How to gracefully handle errors in supervised children initialisation

If my supervised init callback wants to fail, it can return {:stop, reason}, but that seems to stop by supervisor as well.

Is that because of this :

If the start function of any of the child processes fails or returns an error tuple or an erroneous value, the supervisor first terminates with reason :shutdown all the child processes that have already been started, and then terminates itself and returns {:error, {:shutdown, reason}}.
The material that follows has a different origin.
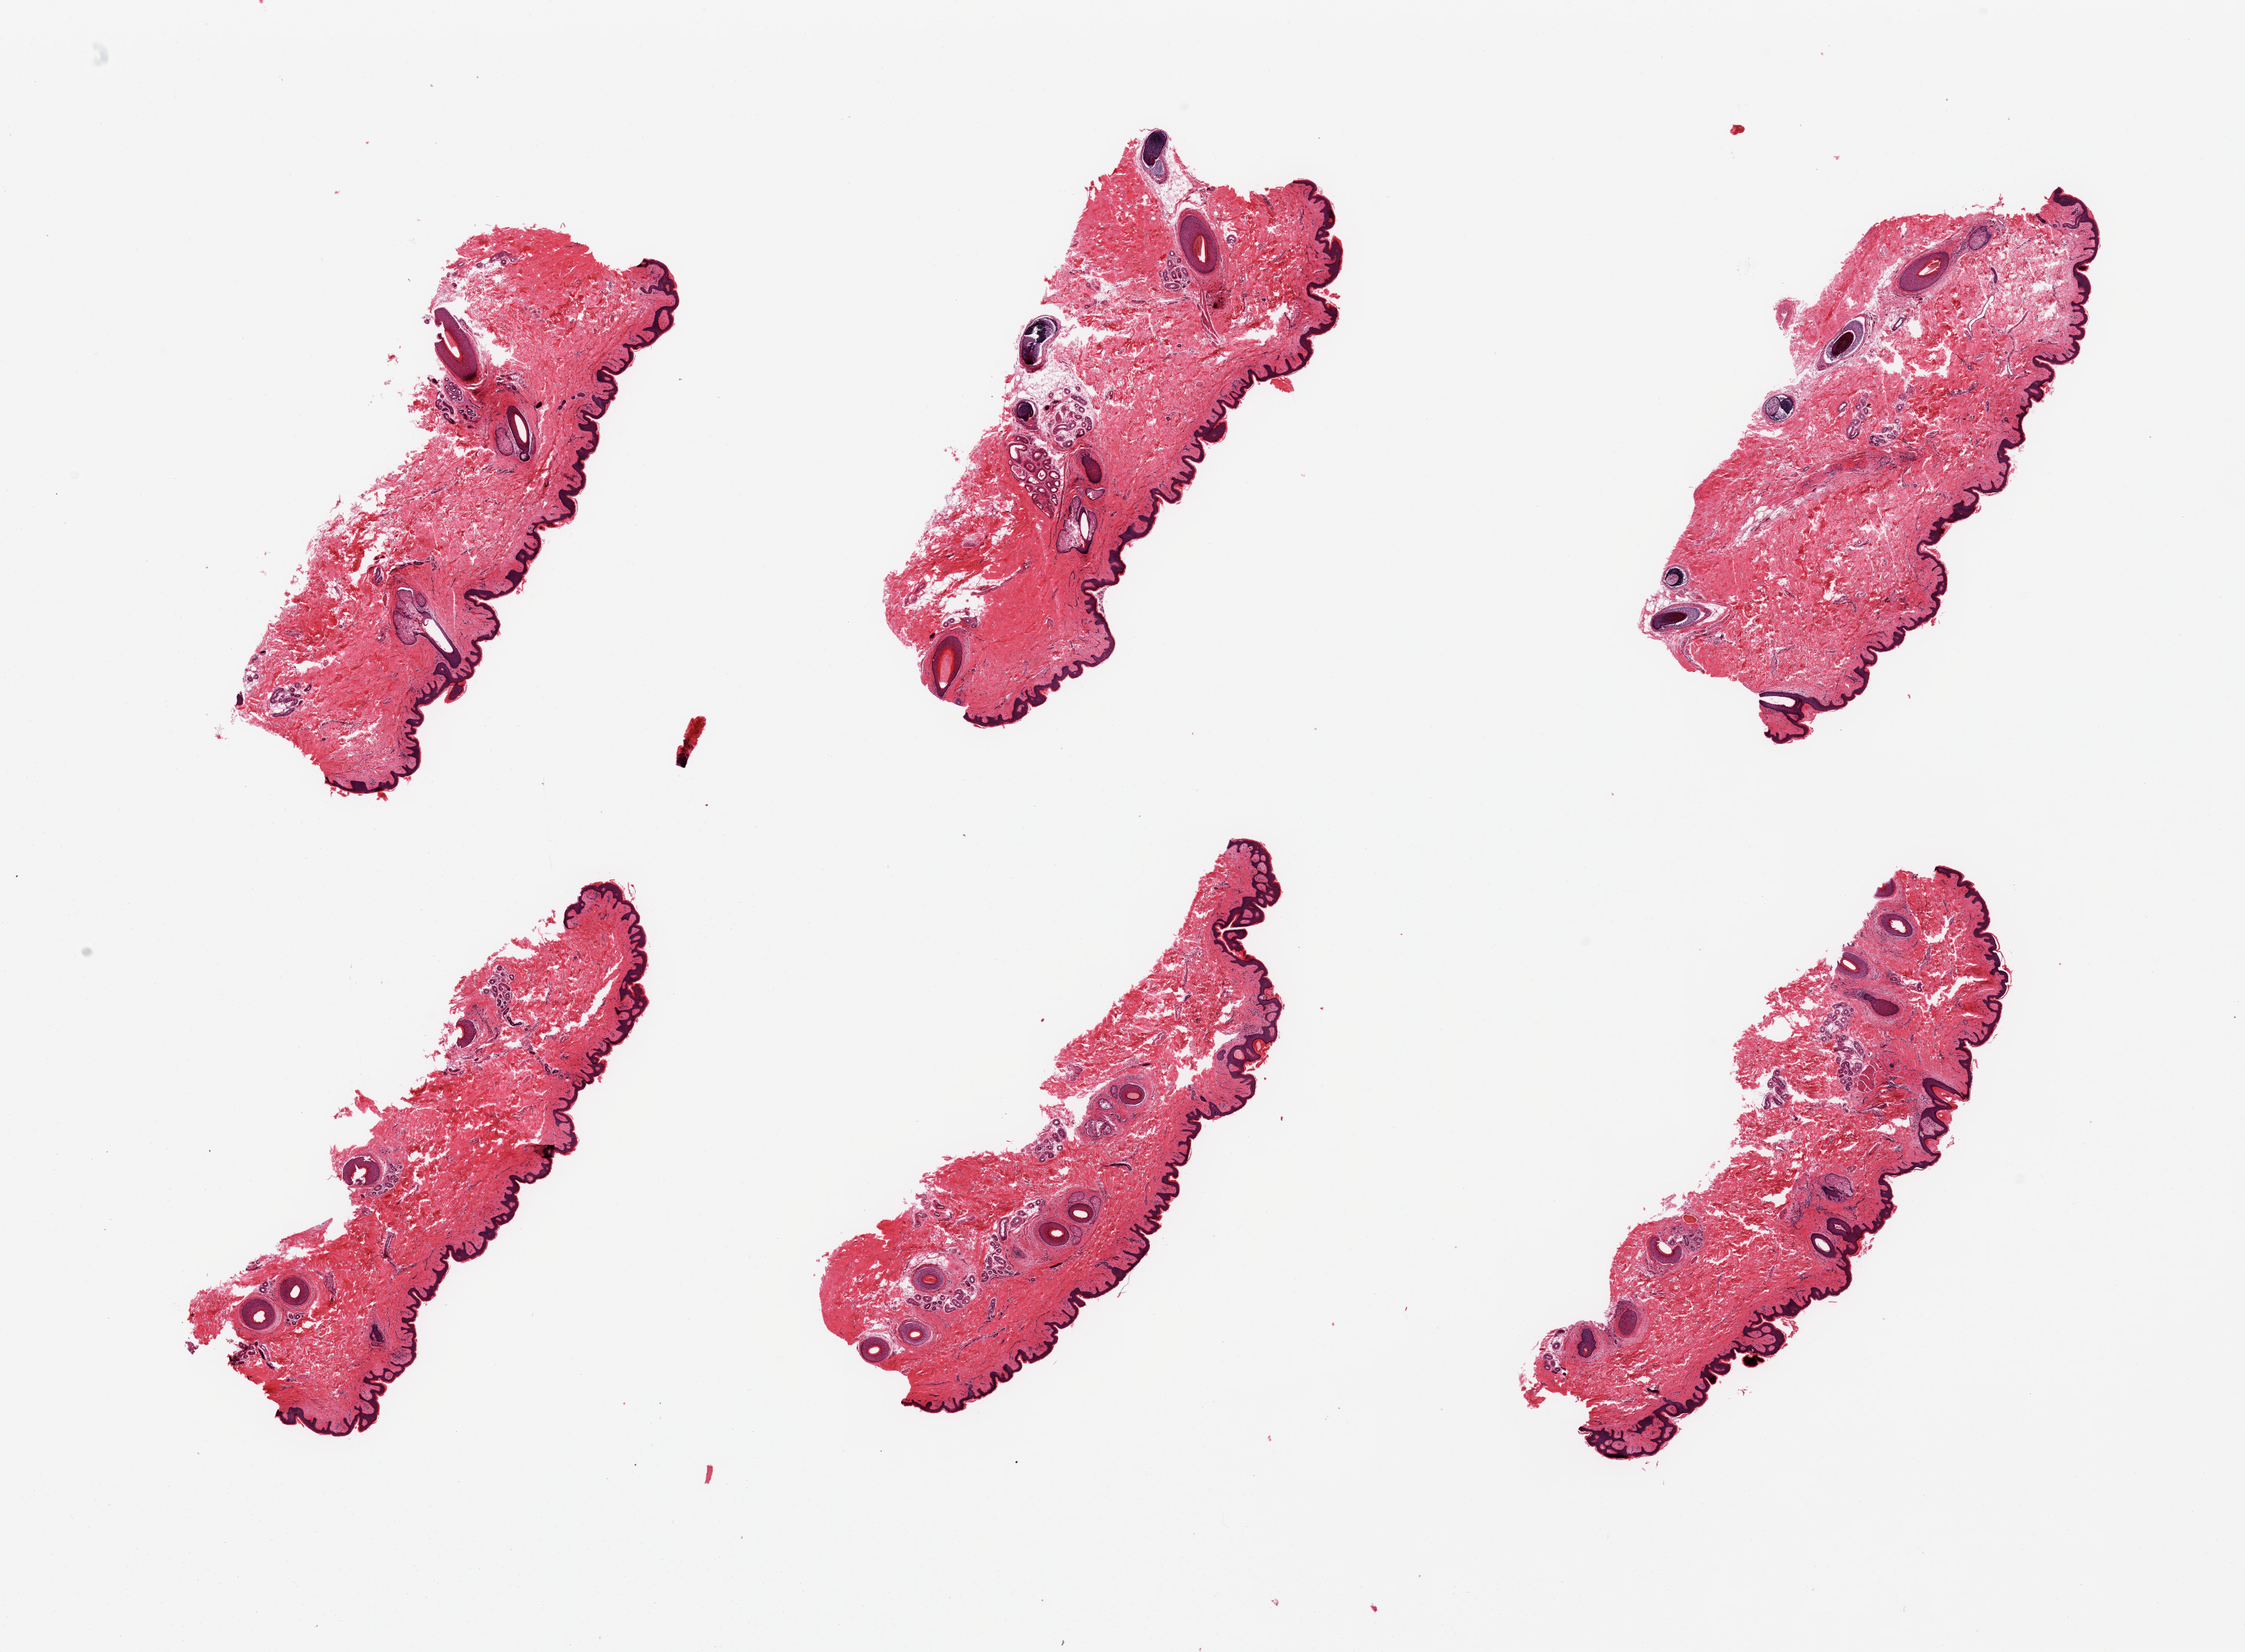
H&E whole-slide image — shown as a low-resolution overview of the whole scanned area (about 23.6 x 17.4 mm). PAXgene-fixed paraffin-embedded (PFPE) section. Target tissue: skin of suprapubic region. Donor tissue sample. Donor: male.
Reviewer comment on this tissue sample: 6 pieces, no significant adherent dermal fat; squamous epithelium is ~50-60 microns.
https://hexdocs.pm/elixir/Supervisor.html#start_link/2

If so, is there a way to exit from the init to stop the supervised child, and keep the main supervisor alive?

Example code :

defmodule App.Supervisor do
  use Supervisor

  def start_link() do
    Supervisor.start_link(__MODULE__, [], name: __MODULE__)
  end

  def init(_) do
    children = [
      supervisor(App.ChildSupervisor, [])
    ]

    supervise(children, strategy: :one_for_one)
  end
end

defmodule App.ChildSupervisor do
  use Supervisor

  def init do
    {:stop, "reason"}
  end
end

Are you searching for :ignore?

GenServer.init/1:

Returning :ignore will cause start_link/3 to return :ignore and the
process will exit normally without entering the loop or calling c:terminate/2.
If used when part of a supervision tree the parent supervisor will not fail
to start nor immediately try to restart the GenServer. The remainder of the
supervision tree will be (re)started and so the GenServer should not be
required by other processes. It can be started later with
Supervisor.restart_child/2 as the child specification is saved in the parent
supervisor. The main use cases for this are:

  • The GenServer is disabled by configuration but might be enabled later.
  • An error occurred and it will be handled by a different mechanism than the
    Supervisor. Likely this approach involves calling Supervisor.restart_child/2
    after a delay to attempt a restart.